Le Rachba lui, pense diamétralement le contraire ; on ne peut entendre ces conversations entre les arbres que lors d’un jour venteux, car c’est ce dernier, en soufflant sur les branches, qui fait naître le son des conversations. Dans ce cas de figure, il ne s’agit plus de décoder les mouvements des branches, mais bien d’entendre le murmure d’un arbre à son voisin…C’est plus beau qu'une poésie !

Beaucoup plus pragmatiques, le Rachbam (petit-fils de Rachi) et le Meiri (éminent talmudiste du 13ème siècle) pensent tout simplement que le terme « conversation des plantes » englobe en fait les propriétés de chaque plante à guérir ou soigner certaines maladies.

En tout cas, le sujet occupe sérieusement nos Maîtres. 

Une pousse appelée Machia’h

Tout le vocabulaire utilisé pour parler du Machia’h, de ses ascendants et descendants, fait également appel à l’imagerie des végétaux. Il est comparé à une pousse qui va surgir de la royauté de David Ben Ichay. Alors que le peuple juif est à son plus bas, exilé, coupé de ses racines, alors qu’on pense que tout est fini, soudain de ce tronc coupé, on voit surgir un petit plant vert, fort, qui relève la tête et redonne vigueur à tout l’arbre. Dans la ‘Amida, la prière par excellence, on dit dans la 15ème bénédiction : « Fais pousser au plus vite la plante de David, Ton serviteur ». Tout le processus d’avènement du Machia'h et de la fin des temps se prépare dans le silence et le secret, comme la pousse qui grandit en terre et pourrit, et qui soudain réapparait, plus vivante que jamais, annonçant le Dénouement. 

 

Ecolo bien avant l’heure

Nos Sages nous disent que lorsque l’on déracine un arbre fruitier, son cri de douleur - pourtant inaudible à nos oreilles - traverse le monde entier, de même (Yoma 20b) la voix de l’âme humaine au moment où elle sort du corps traverse le monde d’un bout à l'autre. 

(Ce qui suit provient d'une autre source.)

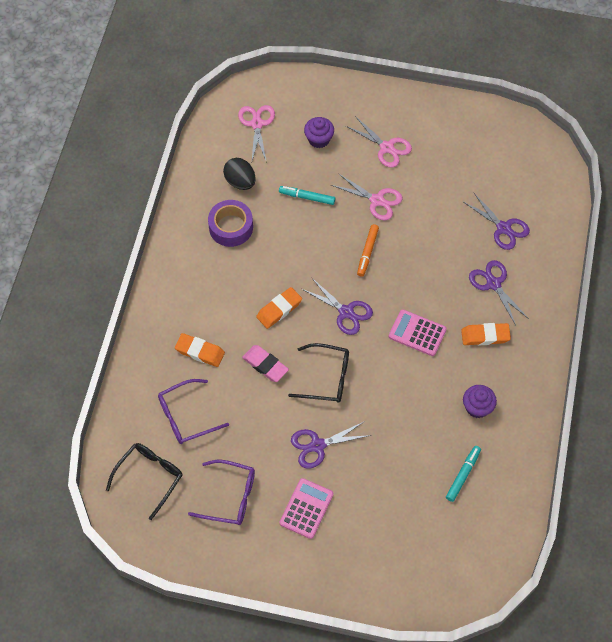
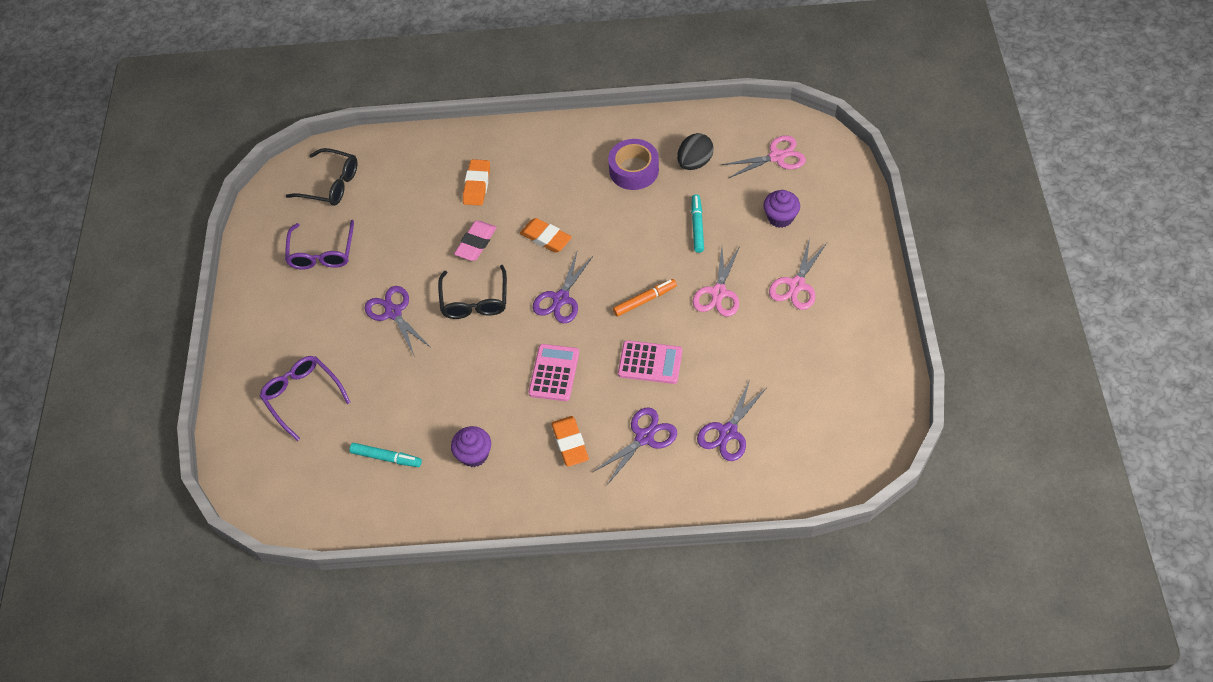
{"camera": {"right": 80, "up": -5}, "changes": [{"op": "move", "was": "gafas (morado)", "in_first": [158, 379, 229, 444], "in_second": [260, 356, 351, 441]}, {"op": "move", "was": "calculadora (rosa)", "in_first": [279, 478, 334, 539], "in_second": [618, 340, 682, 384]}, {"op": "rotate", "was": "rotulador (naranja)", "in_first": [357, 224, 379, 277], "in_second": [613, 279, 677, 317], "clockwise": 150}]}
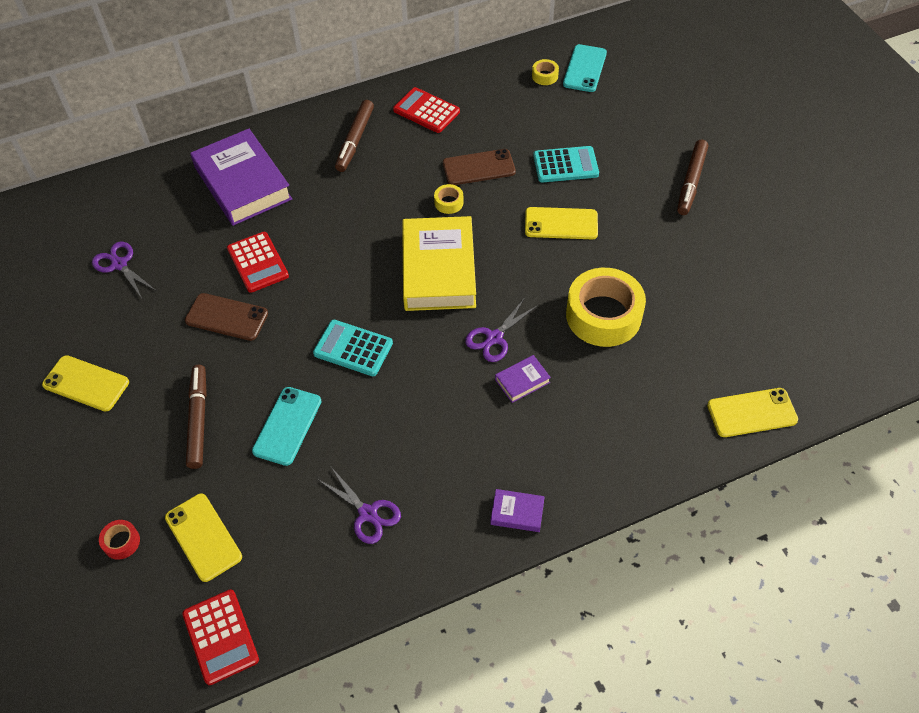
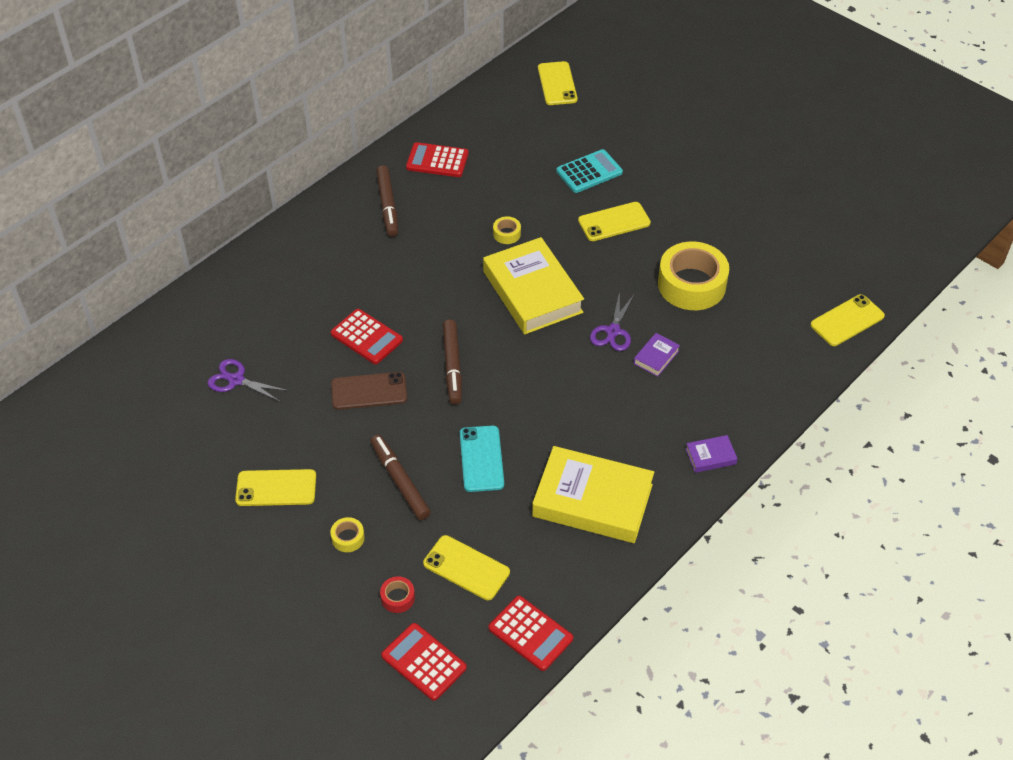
{"camera": {"right": -25, "up": -5}, "changes": [{"op": "delete", "was": "libro (morado)", "in_first": [190, 129, 292, 226]}, {"op": "delete", "was": "calculadora (turquesa)", "in_first": [313, 320, 393, 376]}, {"op": "delete", "was": "móvil (marrón)", "in_first": [443, 149, 516, 185]}, {"op": "insert", "now": "calculadora (rojo)", "in_second": [381, 623, 467, 701]}, {"op": "move", "was": "cinta adhesiva (amarillo)", "in_first": [532, 59, 559, 85], "in_second": [330, 517, 365, 552]}, {"op": "move", "was": "rotulador (marrón)", "in_first": [677, 140, 708, 215], "in_second": [443, 319, 462, 405]}, {"op": "replace", "was": "tijeras (morado)", "now": "libro (amarillo)", "in_first": [317, 467, 401, 544], "in_second": [532, 446, 654, 543]}, {"op": "recolor", "was": "móvil (turquesa)", "now": "móvil (amarillo)", "in_first": [563, 44, 607, 92], "in_second": [538, 61, 577, 105]}]}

Le souci de protéger la nature et tout ce qu’elle contient d’intelligence, de richesse, de potentiel pour l’homme, revient sans cesse dans nos Textes et dans le vécu du juif pratiquant.

La jachère obligatoire chaque 7 ans, la Chemita, qui ordonne le repos du travail des champs et des vergers, l’interdiction de couper un arbre, la sainteté de la terre d’Israël qui se transmet à ses fruits, sont toutes des expressions du respect à notre environnement. Lorsque Adam faute, c’est immédiatement la terre qui en subit les conséquences et dorénavant émettra ronces et mauvaises herbes, comme si leurs destins sont intimement liés, et que la responsabilité des actes de l’homme retombe immanquablement sur elle.  

Les Explorateurs déclencheront une calamité par une médisance sur la terre d’Israël et ses fruits, entraînant la mort d’une génération entière qui ne pourra plus y pénétrer. 

Mathusalem for ever

Concluons par un bel anniversaire de longévité : l’arbre répertorié le plus vieux du monde se trouve dans les White Moutains de Californie, et c’est un pin, nommé Pinus longaeva. Il a selon les spécialistes 4789 ans, aurait donc vu le jour avant la construction des pyramides égyptiennes et aurait été un contemporain de nos ancêtres. On l’a surnommé Mathusalem. Les responsables de la réserve gardent son emplacement secret pour éviter tout acte de vandalisme, car le pin qui détenait le record précédent a été abattu par un géographe qui voulait l’étudier. Mathusalem détient le record d’organisme vivant le plus vieux du monde. 

L’arbre à une propriété unique : stable, rassurant, son tronc massif et immobile est rattaché par ses racines à son terreau, et cependant il renouvelle à chaque saison sa frondaison. Il est la synthèse parfaite de l’ancrage dans la tradition, accompagné d’une éternelle renaissance.

Puissions-nous vivre sur terre, unis vers l’Uni, en respectant et en protégeant cette nature que D.ieu nous a offerte, nourricière, protectrice et incroyablement belle.

Chana Tova aux arbres et plantes du monde entier, même avec un brin de retard, que tous nos amis les végétaux, patients et magnanimes nous pardonneront certainement.